Os autores, fundadores ou promotores de todos esses sistemas, sem exceção, não visaram senão a organização da vida material de uma maneira proveitosa a todos. A finalidade é louvável, indiscutivelmente. Resta saber se, nesse edifício, não falta a base que, só ela, poderia consolidá-lo, admitindo-se que fosse praticável.
A comunidade é a abnegação mais completa da personalidade. Ela requer o devotamento mais absoluto, pois cada pessoa deve abnegar de sua pessoa. Ora, o móvel da abnegação e do devotamento é a Caridade, isto é, o amor ao próximo. Entretanto, é preciso reconhecer que a base da caridade é a fé; que a falta de fé conduz ao materialismo, e o materialismo ao egoísmo. Um sistema que, por sua natureza, requer para sua estabilidade virtudes morais no mais supremo grau, haveria que ter seu ponto de partida no elemento espiritual. Pois muito bem, ele não o leva absolutamente em conta, já que o lado material é a sua finalidade exclusiva. Muitas dessas concepções são fundamentadas em uma doutrina materialista confessada alta e bom som, ou sobre um panteísmo que não passa de uma espécie de materialismo disfarçado. Isso quer dizer que são enfeitadas com o nome da fraternidade, mas a fraternidade, assim como a caridade, não se impõe nem se decreta, é algo que existe no coração e não será um sistema que a fará nascer, se ela aí já não se encontra alojada. Ao mesmo tempo em isto ocorre, o defeito antagônico à fraternidade arruinará o sistema e o fará cair na anarquia, já que cada pessoa quererá tirar para si a melhor parte. A experiência aí está, diante de nossos olhos, para provar que eles não extinguem nem as ambições nem a cupidez.

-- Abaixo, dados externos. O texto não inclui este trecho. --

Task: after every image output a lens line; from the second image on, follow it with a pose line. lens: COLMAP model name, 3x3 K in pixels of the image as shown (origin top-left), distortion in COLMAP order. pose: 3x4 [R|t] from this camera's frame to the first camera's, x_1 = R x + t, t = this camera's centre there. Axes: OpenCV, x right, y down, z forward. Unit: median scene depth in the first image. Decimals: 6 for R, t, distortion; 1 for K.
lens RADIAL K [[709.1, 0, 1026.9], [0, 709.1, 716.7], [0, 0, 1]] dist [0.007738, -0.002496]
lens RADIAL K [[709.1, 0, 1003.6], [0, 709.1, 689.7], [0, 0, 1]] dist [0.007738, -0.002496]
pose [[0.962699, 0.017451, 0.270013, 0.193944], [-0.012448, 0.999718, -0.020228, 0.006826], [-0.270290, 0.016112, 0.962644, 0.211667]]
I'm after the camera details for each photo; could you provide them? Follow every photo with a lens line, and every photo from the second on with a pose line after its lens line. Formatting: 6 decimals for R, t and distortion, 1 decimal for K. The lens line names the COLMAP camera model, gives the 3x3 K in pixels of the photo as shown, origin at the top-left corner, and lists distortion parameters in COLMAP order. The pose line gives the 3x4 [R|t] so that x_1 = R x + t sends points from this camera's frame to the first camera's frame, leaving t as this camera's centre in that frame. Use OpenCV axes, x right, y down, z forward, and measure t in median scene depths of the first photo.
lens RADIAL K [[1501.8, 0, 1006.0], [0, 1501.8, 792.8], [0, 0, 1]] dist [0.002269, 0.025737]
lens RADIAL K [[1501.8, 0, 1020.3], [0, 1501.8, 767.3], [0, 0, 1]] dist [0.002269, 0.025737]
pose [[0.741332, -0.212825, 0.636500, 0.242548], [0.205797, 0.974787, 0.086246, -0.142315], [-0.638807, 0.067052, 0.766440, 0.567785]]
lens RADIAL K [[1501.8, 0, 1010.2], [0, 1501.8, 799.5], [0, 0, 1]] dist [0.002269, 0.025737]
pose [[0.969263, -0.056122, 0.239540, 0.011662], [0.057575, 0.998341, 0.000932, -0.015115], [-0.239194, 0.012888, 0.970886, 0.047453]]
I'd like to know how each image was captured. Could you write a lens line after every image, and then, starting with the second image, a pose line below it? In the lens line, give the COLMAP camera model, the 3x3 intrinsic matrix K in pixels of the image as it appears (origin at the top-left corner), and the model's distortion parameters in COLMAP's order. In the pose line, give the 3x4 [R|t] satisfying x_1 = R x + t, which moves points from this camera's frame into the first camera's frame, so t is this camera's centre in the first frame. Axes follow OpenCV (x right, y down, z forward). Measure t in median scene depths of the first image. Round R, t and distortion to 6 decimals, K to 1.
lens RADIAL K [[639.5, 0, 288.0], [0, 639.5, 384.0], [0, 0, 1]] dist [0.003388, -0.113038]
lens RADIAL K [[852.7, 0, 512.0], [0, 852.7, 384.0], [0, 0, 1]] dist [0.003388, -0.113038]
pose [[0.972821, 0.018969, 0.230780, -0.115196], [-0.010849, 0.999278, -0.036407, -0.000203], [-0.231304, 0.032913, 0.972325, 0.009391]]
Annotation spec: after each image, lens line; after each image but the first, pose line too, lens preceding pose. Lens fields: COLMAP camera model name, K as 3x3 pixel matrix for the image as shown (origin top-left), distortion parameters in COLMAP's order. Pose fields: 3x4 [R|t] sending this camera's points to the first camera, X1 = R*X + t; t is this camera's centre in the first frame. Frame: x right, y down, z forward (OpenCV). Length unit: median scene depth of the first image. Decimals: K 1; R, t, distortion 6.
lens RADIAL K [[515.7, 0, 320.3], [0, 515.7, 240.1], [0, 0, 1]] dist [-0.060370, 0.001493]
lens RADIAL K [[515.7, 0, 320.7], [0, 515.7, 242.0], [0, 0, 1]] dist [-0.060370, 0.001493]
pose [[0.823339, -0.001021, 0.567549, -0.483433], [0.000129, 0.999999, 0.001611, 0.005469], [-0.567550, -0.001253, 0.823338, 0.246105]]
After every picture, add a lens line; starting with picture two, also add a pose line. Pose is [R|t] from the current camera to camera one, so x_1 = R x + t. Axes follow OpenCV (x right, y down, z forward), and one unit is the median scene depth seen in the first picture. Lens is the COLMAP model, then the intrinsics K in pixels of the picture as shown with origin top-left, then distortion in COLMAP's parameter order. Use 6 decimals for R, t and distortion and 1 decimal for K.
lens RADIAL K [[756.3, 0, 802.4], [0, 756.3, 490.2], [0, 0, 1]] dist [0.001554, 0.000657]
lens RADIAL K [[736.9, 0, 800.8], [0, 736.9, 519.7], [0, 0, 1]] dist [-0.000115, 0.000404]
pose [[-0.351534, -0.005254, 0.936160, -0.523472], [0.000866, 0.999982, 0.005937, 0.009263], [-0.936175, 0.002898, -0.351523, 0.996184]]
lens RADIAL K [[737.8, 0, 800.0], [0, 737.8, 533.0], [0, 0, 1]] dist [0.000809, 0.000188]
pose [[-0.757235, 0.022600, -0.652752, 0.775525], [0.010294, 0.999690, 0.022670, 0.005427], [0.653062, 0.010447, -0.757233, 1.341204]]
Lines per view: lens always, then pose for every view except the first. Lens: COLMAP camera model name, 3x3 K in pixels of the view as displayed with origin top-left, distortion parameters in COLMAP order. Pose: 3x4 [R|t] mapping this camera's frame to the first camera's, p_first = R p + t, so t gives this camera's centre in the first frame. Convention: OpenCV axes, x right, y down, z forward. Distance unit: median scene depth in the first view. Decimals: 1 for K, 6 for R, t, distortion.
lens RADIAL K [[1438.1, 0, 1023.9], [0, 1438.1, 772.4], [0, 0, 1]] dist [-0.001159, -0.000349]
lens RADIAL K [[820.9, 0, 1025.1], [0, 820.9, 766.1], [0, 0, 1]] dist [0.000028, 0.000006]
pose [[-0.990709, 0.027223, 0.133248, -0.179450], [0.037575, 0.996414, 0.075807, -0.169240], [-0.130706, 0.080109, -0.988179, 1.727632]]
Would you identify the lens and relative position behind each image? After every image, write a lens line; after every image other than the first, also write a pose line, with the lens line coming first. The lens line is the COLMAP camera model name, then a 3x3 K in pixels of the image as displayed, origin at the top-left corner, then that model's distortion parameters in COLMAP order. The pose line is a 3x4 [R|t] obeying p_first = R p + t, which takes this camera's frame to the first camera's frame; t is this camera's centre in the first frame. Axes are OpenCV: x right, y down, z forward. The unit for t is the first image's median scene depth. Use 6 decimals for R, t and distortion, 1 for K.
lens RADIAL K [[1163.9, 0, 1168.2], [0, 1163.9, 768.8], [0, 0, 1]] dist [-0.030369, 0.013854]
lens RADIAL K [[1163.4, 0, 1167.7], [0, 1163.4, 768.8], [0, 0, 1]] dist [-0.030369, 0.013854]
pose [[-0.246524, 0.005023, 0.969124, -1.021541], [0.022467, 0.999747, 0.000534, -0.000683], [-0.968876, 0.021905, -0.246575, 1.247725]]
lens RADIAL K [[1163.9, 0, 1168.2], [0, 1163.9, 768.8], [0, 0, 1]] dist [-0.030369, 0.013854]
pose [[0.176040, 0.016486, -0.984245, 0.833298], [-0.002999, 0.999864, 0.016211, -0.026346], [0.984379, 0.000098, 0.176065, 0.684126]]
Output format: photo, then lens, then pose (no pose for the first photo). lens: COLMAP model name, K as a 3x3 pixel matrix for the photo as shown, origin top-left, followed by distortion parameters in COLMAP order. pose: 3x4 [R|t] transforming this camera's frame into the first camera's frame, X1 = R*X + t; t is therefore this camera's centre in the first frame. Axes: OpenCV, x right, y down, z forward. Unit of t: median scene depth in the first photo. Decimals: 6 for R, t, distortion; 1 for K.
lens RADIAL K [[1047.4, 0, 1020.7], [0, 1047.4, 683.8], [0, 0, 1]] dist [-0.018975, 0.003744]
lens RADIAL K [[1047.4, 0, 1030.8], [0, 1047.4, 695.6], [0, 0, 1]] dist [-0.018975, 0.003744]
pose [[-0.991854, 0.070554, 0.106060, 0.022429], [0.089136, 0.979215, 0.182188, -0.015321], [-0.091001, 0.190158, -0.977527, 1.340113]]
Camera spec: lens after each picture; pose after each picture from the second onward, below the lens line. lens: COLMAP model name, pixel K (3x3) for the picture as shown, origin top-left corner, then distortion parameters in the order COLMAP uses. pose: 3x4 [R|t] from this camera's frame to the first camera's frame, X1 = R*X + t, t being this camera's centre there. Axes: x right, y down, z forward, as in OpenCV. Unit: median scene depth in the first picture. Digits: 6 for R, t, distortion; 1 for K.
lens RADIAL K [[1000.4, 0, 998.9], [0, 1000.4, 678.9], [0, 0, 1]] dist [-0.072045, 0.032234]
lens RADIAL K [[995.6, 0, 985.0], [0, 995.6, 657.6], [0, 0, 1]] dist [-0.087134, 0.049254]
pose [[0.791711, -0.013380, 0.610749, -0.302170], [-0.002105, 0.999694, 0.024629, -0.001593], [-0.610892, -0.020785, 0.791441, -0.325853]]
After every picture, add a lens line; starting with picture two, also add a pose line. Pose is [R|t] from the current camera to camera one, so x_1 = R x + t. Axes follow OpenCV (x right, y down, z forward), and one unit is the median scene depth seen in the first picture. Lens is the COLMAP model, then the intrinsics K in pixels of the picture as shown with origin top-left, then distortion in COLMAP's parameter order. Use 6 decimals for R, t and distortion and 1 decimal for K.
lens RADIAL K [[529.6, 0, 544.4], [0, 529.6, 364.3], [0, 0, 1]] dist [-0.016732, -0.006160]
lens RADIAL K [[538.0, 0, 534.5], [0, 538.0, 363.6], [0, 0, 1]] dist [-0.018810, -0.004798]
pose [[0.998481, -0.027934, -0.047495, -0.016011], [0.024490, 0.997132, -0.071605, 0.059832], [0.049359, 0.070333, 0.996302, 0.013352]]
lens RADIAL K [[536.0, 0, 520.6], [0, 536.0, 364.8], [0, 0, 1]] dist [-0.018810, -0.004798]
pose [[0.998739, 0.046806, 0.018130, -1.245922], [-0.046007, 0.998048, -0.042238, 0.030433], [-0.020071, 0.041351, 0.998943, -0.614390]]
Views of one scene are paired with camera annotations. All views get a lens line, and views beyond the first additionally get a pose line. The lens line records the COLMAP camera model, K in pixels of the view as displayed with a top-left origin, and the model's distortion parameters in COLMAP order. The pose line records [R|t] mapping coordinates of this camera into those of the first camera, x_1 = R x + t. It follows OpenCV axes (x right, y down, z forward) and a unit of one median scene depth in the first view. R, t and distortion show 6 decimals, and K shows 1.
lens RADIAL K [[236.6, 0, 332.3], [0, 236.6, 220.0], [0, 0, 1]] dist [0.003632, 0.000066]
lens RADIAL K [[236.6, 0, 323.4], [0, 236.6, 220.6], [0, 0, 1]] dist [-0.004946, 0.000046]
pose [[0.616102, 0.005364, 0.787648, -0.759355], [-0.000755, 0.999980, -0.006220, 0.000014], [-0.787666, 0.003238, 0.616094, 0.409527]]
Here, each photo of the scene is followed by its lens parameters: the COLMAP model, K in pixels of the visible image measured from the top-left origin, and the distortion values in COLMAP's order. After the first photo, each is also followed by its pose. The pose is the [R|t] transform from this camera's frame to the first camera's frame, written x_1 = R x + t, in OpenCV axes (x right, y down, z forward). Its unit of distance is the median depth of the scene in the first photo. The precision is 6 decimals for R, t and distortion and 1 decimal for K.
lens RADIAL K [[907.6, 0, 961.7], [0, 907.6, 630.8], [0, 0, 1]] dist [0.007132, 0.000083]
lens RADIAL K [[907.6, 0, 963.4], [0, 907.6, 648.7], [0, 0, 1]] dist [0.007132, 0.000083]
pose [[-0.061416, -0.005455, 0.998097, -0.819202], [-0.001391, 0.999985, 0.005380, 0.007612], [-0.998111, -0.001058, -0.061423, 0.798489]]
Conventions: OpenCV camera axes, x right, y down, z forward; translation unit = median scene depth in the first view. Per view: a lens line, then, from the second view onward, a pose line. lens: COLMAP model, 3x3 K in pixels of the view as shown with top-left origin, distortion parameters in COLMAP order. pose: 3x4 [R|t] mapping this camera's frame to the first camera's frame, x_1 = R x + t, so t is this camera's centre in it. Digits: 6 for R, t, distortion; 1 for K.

Antes de fazer a coisa para os homens, é preciso formar os homens para a coisa, como se formam obreiros, antes de lhes confiar um trabalho. Antes de construir, é preciso que nos certifiquemos da solidez dos materiais. Aqui os materiais sólidos são os homens de coração, de devotamento e abnegação. Sob o egoísmo, o amor e a fraternidade são, como já dissemos, palavras vazias. Assim sendo, de que maneira, sob o império do egoísmo, fundar um sistema que requeira a abnegação em um sentido tão amplo que tenha por princípio essencial a solidariedade de todos para cada um e de cada um para com todos?
Alguns homens abandonaram o solo natal para ir fundar, à distância, colônias sob o regime da fraternidade. Quiseram fugir ao egoísmo que os esmagava, mas o egoísmo seguiu com eles e lá, onde se acham, encontram-se exploradores e explorados, pois que a caridade lhes falta. Acreditaram que bastasse conduzir o maior número de braços possível, sem imaginar que, ao mesmo tempo, levavam os vermes roedores da nova instituição, arruinada tão mais rapidamente porque não tinha em si nem força moral, nem força material suficientes.